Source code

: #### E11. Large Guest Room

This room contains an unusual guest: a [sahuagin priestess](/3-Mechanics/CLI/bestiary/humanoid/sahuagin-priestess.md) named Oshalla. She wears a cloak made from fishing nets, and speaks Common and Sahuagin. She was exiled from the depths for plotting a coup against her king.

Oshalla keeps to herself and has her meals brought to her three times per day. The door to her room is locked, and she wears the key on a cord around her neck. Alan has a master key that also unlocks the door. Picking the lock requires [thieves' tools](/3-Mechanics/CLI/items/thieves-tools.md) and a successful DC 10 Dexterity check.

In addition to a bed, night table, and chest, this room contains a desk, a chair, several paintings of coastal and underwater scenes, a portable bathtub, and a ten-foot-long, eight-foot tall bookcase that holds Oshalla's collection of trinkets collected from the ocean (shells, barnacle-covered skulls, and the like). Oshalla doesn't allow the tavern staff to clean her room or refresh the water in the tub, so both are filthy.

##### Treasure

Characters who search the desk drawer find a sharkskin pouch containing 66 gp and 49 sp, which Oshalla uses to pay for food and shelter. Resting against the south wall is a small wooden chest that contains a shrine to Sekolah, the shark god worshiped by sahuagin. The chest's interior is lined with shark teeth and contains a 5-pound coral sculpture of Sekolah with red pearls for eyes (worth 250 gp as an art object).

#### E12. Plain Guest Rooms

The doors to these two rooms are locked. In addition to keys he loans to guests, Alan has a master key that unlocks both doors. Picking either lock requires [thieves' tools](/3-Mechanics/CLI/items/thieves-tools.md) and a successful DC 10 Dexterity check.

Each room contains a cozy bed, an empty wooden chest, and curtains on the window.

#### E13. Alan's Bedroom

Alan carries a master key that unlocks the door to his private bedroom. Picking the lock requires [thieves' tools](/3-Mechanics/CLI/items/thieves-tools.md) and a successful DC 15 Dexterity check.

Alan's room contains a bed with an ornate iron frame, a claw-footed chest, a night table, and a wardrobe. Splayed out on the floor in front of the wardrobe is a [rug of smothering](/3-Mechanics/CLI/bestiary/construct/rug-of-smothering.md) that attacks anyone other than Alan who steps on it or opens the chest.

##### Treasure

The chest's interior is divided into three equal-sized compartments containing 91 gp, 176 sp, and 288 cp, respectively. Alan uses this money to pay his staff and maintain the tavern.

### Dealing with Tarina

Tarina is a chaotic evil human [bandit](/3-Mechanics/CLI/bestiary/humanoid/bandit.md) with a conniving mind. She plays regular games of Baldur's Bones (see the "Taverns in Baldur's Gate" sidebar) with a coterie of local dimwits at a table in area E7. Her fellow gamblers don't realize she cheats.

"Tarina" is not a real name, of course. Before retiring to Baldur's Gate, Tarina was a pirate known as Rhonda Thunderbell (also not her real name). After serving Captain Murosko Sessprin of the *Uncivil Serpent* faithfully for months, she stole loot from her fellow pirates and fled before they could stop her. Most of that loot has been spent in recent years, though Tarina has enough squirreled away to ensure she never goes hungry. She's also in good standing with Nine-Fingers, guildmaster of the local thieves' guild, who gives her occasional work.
★ ★ ★ ★
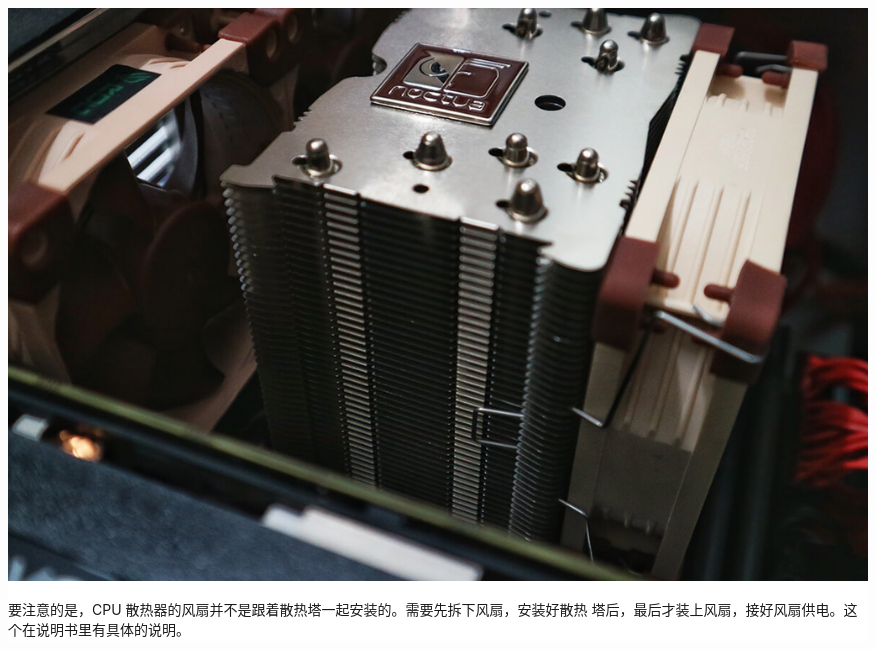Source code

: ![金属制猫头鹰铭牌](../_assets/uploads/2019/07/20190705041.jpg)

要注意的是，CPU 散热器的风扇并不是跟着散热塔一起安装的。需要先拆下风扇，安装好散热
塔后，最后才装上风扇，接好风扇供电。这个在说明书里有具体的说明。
★ ★ ★ ★
What you should do:
Within the entries above, find each line where "against" appears; copy every one.

Answer section:
This room contains an unusual guest: a [sahuagin priestess](/3-Mechanics/CLI/bestiary/humanoid/sahuagin-priestess.md) named Oshalla. She wears a cloak made from fishing nets, and speaks Common and Sahuagin. She was exiled from the depths for plotting a coup against her king.
Characters who search the desk drawer find a sharkskin pouch containing 66 gp and 49 sp, which Oshalla uses to pay for food and shelter. Resting against the south wall is a small wooden chest that contains a shrine to Sekolah, the shark god worshiped by sahuagin. The chest's interior is lined with shark teeth and contains a 5-pound coral sculpture of Sekolah with red pearls for eyes (worth 250 gp as an art object).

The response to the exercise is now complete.